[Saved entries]
******************************
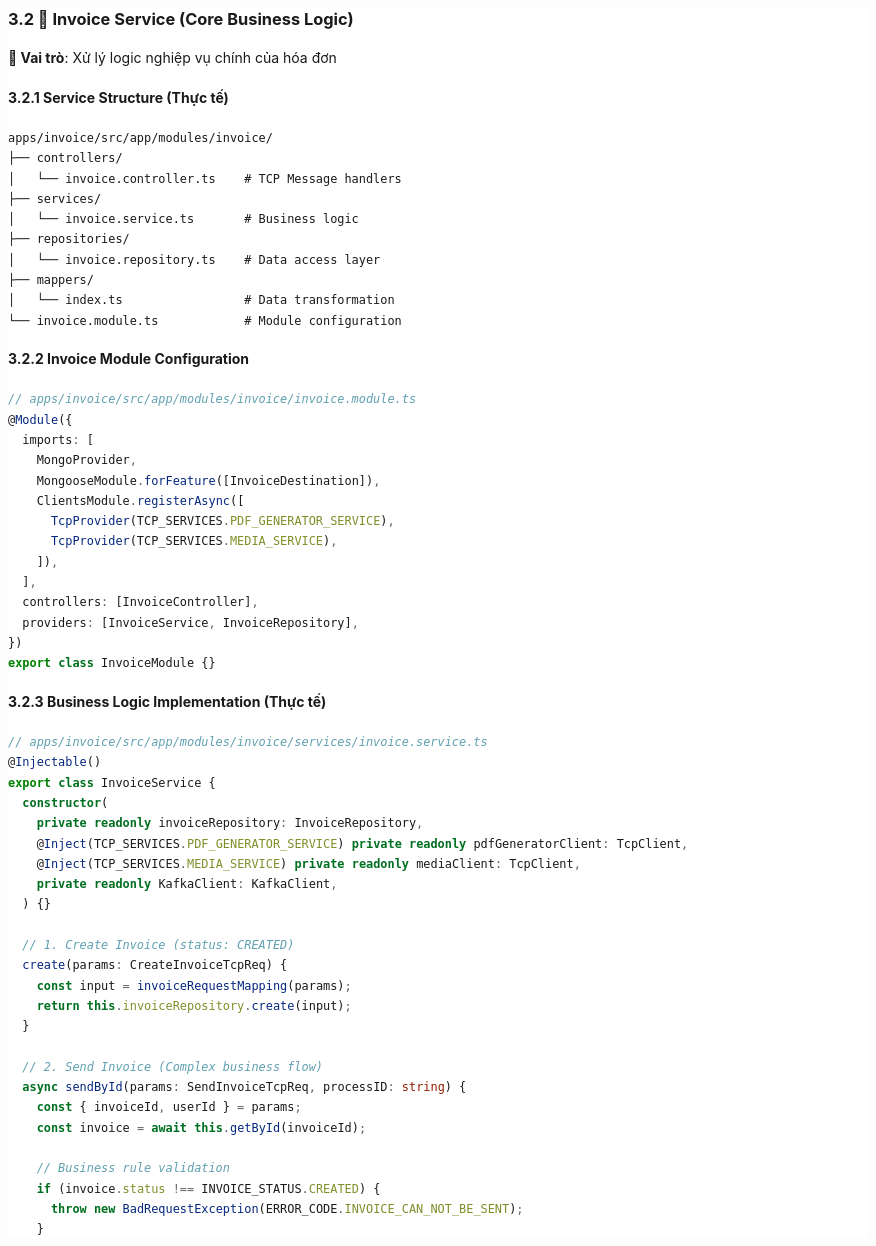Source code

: ### 3.2 📄 Invoice Service (Core Business Logic)

**📍 Vai trò**: Xử lý logic nghiệp vụ chính của hóa đơn

#### 3.2.1 Service Structure (Thực tế)
```
apps/invoice/src/app/modules/invoice/
├── controllers/
│   └── invoice.controller.ts    # TCP Message handlers
├── services/
│   └── invoice.service.ts       # Business logic
├── repositories/
│   └── invoice.repository.ts    # Data access layer
├── mappers/
│   └── index.ts                 # Data transformation
└── invoice.module.ts            # Module configuration
```

#### 3.2.2 Invoice Module Configuration

```typescript
// apps/invoice/src/app/modules/invoice/invoice.module.ts
@Module({
  imports: [
    MongoProvider,
    MongooseModule.forFeature([InvoiceDestination]),
    ClientsModule.registerAsync([
      TcpProvider(TCP_SERVICES.PDF_GENERATOR_SERVICE),
      TcpProvider(TCP_SERVICES.MEDIA_SERVICE),
    ]),
  ],
  controllers: [InvoiceController],
  providers: [InvoiceService, InvoiceRepository],
})
export class InvoiceModule {}
```

#### 3.2.3 Business Logic Implementation (Thực tế)

```typescript
// apps/invoice/src/app/modules/invoice/services/invoice.service.ts
@Injectable()
export class InvoiceService {
  constructor(
    private readonly invoiceRepository: InvoiceRepository,
    @Inject(TCP_SERVICES.PDF_GENERATOR_SERVICE) private readonly pdfGeneratorClient: TcpClient,
    @Inject(TCP_SERVICES.MEDIA_SERVICE) private readonly mediaClient: TcpClient,
    private readonly KafkaClient: KafkaClient,
  ) {}

  // 1. Create Invoice (status: CREATED)
  create(params: CreateInvoiceTcpReq) {
    const input = invoiceRequestMapping(params);
    return this.invoiceRepository.create(input);
  }

  // 2. Send Invoice (Complex business flow)
  async sendById(params: SendInvoiceTcpReq, processID: string) {
    const { invoiceId, userId } = params;
    const invoice = await this.getById(invoiceId);
    
    // Business rule validation
    if (invoice.status !== INVOICE_STATUS.CREATED) {
      throw new BadRequestException(ERROR_CODE.INVOICE_CAN_NOT_BE_SENT);
    }
```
******************************
**Goal of the exercise:** From the data above, copy each line with the string "params" in it.

**Solution below:**
  create(params: CreateInvoiceTcpReq) {
    const input = invoiceRequestMapping(params);
  async sendById(params: SendInvoiceTcpReq, processID: string) {
    const { invoiceId, userId } = params;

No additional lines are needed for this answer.